LogFS
- Developer(s): Jörn Engel, Prasad Joshi

Other
- Supported operating systems: Linux
- Website: logfs.org/logfs/ at the Wayback Machine (archived 2010-06-16)

= LogFS =

LogFS is a Linux log-structured and scalable flash file system, intended for use on large devices of flash memory. It is written by Jörn Engel and in part sponsored by the CE Linux Forum.

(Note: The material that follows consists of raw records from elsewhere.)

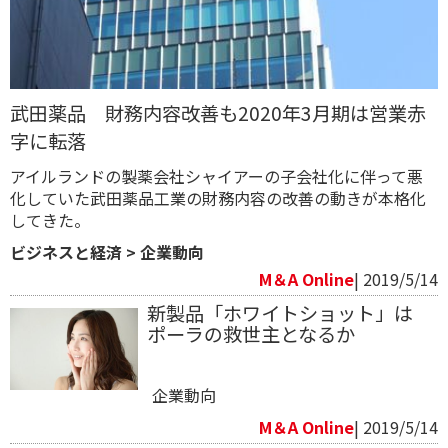
武田薬品 財務内容改善も2020年3月期は営業赤
字に転落
アイルランドの製薬会社シャイアーの子会社化に伴って悪
化していた武田薬品工業の財務内容の改善の動きが本格化
してきた。
ビジネスと経済
>
企業動向
M＆A Online
| 2019/5/14
新製品「ホワイトショット」は
ポーラの救世主となるか
企業動向
M＆A Online
| 2019/5/14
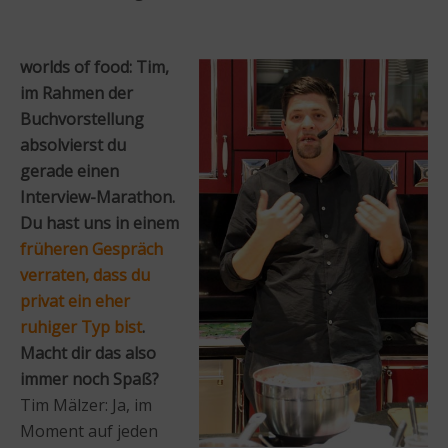
worlds of food: Tim,
im Rahmen der
Buchvorstellung
absolvierst du
gerade einen
Interview-Marathon.
Du hast uns in einem
früheren Gespräch
verraten, dass du
privat ein eher
ruhiger Typ bist
.
Macht dir das also
immer noch Spaß?
Tim Mälzer: Ja, im
Moment auf jeden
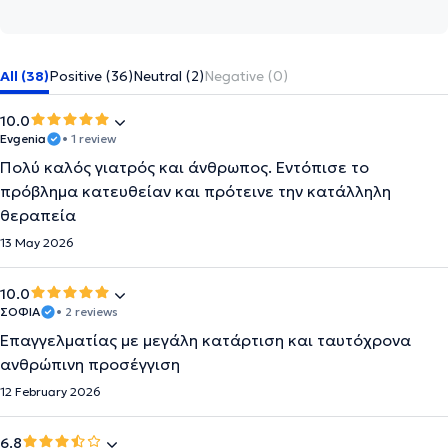
All (38)
Positive (36)
Neutral (2)
Negative (0)
10.0
Evgenia
• 1 review
Πολύ καλός γιατρός και άνθρωπος. Εντόπισε το
πρόβλημα κατευθείαν και πρότεινε την κατάλληλη
θεραπεία
13 May 2026
10.0
ΣΟΦΙΑ
• 2 reviews
Επαγγελματίας με μεγάλη κατάρτιση και ταυτόχρονα
ανθρώπινη προσέγγιση
12 February 2026
6.8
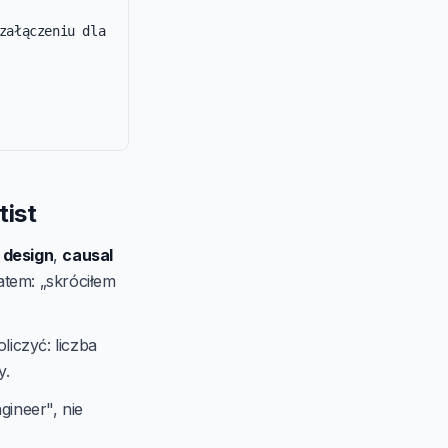
załączeniu dla 
tist
 design
,
causal
atem: „skróciłem
liczyć: liczba
y.
gineer", nie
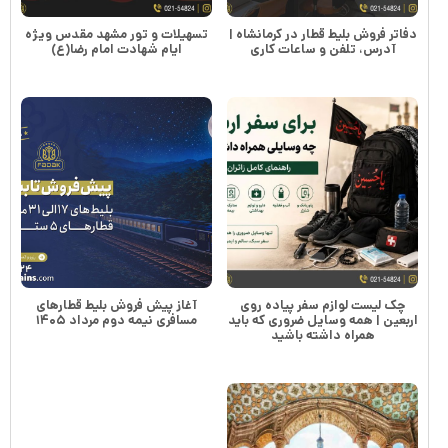
دفاتر فروش بلیط قطار در کرمانشاه |
تسهیلات و تور مشهد مقدس ویژه
آدرس، تلفن و ساعات کاری
ایام شهادت امام رضا(ع)
چک لیست لوازم سفر پیاده روی
آغاز پیش فروش بلیط قطارهای
اربعین | همه وسایل ضروری که باید
مسافری نیمه دوم مرداد ۱۴۰۵
همراه داشته باشید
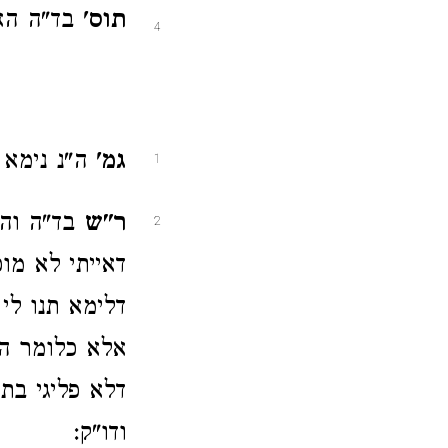
תוס'
בד"ה האת
4
גמ'
ה"נ נימא ת
1
ר"ש
בד"ה והני
2
דאייתי לא מוכ
דלימא תנו לי 
אלא כלומר ה"ק
דלא פליגי בתנ
ודו"ק:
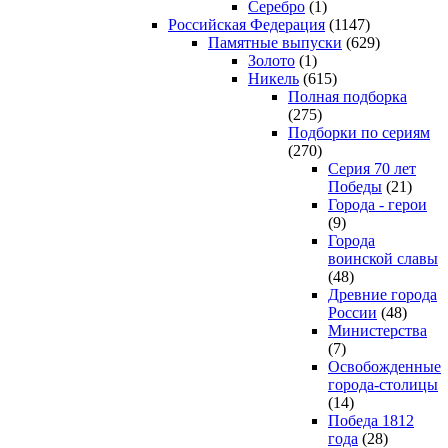
Серебро
(1)
Российская Федерация
(1147)
Памятные выпуски
(629)
Золото
(1)
Никель
(615)
Полная подборка
(275)
Подборки по сериям
(270)
Серия 70 лет
Победы
(21)
Города - герои
(9)
Города
воинской славы
(48)
Древние города
России
(48)
Министерства
(7)
Освобожденные
города-столицы
(14)
Победа 1812
года
(28)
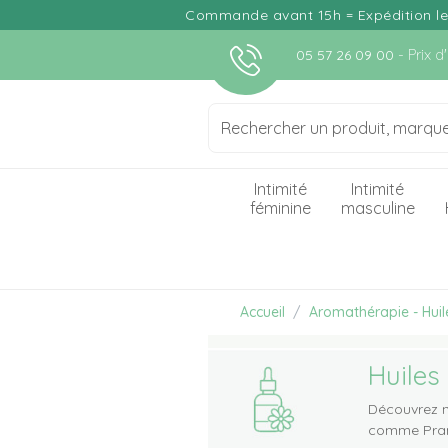
Commande avant 15h = Expédition le j
- Prix 
05 57 26 09 00
Intimité
Intimité
féminine
masculine
Accueil
Aromathérapie - Huile
Huiles 
Découvrez n
comme Prana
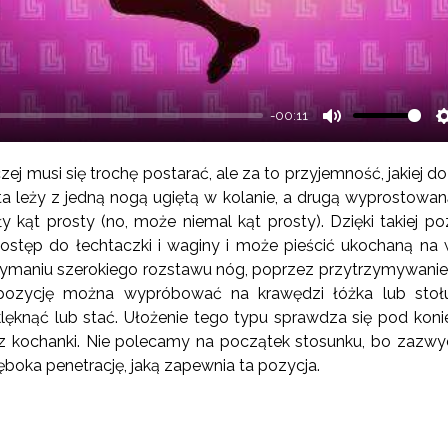
-00:11
Mute
zej musi się trochę postarać, ale za to przyjemność, jakiej do
ta leży z jedną nogą ugiętą w kolanie, a drugą wyprostowa
 kąt prosty (no, może niemal kąt prosty). Dzięki takiej po
stęp do łechtaczki i waginy i może pieścić ukochaną n
ymaniu szerokiego rozstawu nóg, poprzez przytrzymywanie
pozycję można wypróbować na krawędzi łóżka lub stołu
klęknąć lub stać. Ułożenie tego typu sprawdza się pod kon
z kochanki. Nie polecamy na początek stosunku, bo zazwycz
boka penetrację, jaką zapewnia ta pozycja.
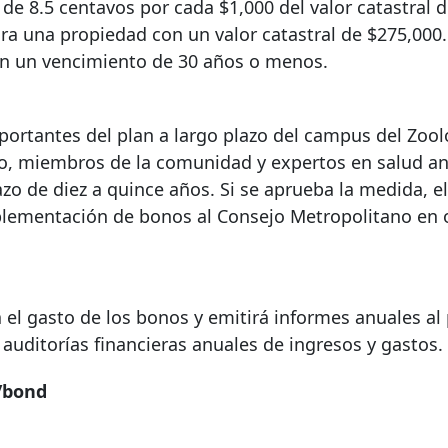
e 8.5 centavos por cada $1,000 del valor catastral d
 una propiedad con un valor catastral de $275,000.
en un vencimiento de 30 años o menos.
portantes del plan a largo plazo del campus del Zool
ico, miembros de la comunidad y expertos en salud an
zo de diez a quince años. Si se aprueba la medida, e
mplementación de bonos al Consejo Metropolitano en
el gasto de los bonos y emitirá informes anuales al 
auditorías financieras anuales de ingresos y gastos.
/bond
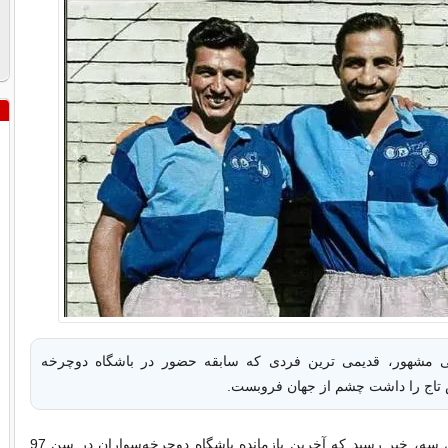
انی مشهور، قدیمی ترین فردی که سابقه حضور در باشگاه دوچرخه
تاج را داشت چشم از جهان فروبست.
به گزارش ورزش سه، خبر رسید که آخرین بازمانده باشگاه دوچرخه‌سواران در سن 97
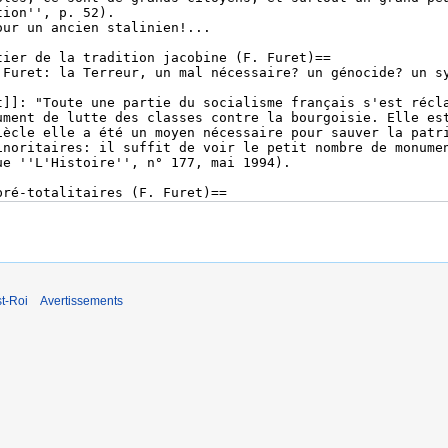
t-Roi
Avertissements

LogFS was introduced in the mainline Linux kernel in version 2.6.34, released on May 16, 2010. It was removed from the codebase during the merge window of version 4.10, in December 2016, because it was "unmaintained for years and seemingly unused".

==History==
As of November 2008, LogFS was mature enough to pass its entire test suite, and was subsequently included in the mainline Linux kernel, marked as 'experimental', in version 2.6.34 released on May 16, 2010. However, it did not attract a large user base and was removed from the kernel in December 2016.

== Operation ==

LogFS was motivated by the difficulties of JFFS2 with larger flash-memory drives. LogFS stores the inode tree on the drive; JFFS2 does not, which requires it to scan the entire drive at mount and cache the entire tree in RAM. For larger drives, the scan can take dozens of seconds and the tree can take a significant amount of main memory. LogFS avoids these penalties, but it does do more work while the system is running and uses some of the drive's space for holding the inode tree.

LogFS stores a file's inode tree on the drive, which means on a write to the file, each ancestor node in the tree must be rewritten. This is done by a "wandering tree" update. The lowest node in the tree (i.e., the data) is written first, each node is written ascending the tree, until the root inode is updated. Writing the root last maintains atomicity of the update.

A flash-memory block is the unit for erasures and is usually larger than the file-system block. LogFS handles this disparity by packing multiple file-system blocks into a single flash-memory block. A "sum" entry at the end of the flash-memory block records what data is stored in it. When the flash-memory block has all its file-system blocks moved or deleted, it can be erased and used for new data.

For peak usage of the flash-memory drive, it is necessary to compact data so that flash-memory blocks are full of useful data. This is accomplished by garbage collection. LogFS's garbage collection strategy relies on file data being placed in a certain way into flash-memory blocks: a flash-memory block will hold only file data from the same level in the inode tree. LogFS can garbage collect the top level of the trees using just 1 empty flash-memory block. It can garbage collect the top 2 levels of the trees using 2 empty flash-memory blocks. And can garbage collect all N levels of the trees using N empty flash memory blocks. The algorithm is exponential time in the worst case, but the worst case is rare and the algorithm requires reserving only a handful of flash-memory blocks.